(Page-level text extractions)
·····

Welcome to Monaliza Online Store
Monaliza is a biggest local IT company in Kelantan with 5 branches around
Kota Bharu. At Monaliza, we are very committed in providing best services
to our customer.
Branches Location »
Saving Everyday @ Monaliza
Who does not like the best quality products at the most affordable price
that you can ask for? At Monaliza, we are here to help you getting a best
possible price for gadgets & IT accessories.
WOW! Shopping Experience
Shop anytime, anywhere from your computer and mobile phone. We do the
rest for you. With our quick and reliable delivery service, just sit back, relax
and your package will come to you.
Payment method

·····

**WHAT THE TASK ASKS**
All of the records must be repeated exactly.

**ANSWER BOX**
Welcome to Monaliza Online Store
Monaliza is a biggest local IT company in Kelantan with 5 branches around
Kota Bharu. At Monaliza, we are very committed in providing best services
to our customer.
Branches Location »
Saving Everyday @ Monaliza
Who does not like the best quality products at the most affordable price
that you can ask for? At Monaliza, we are here to help you getting a best
possible price for gadgets & IT accessories.
WOW! Shopping Experience
Shop anytime, anywhere from your computer and mobile phone. We do the
rest for you. With our quick and reliable delivery service, just sit back, relax
and your package will come to you.
Payment method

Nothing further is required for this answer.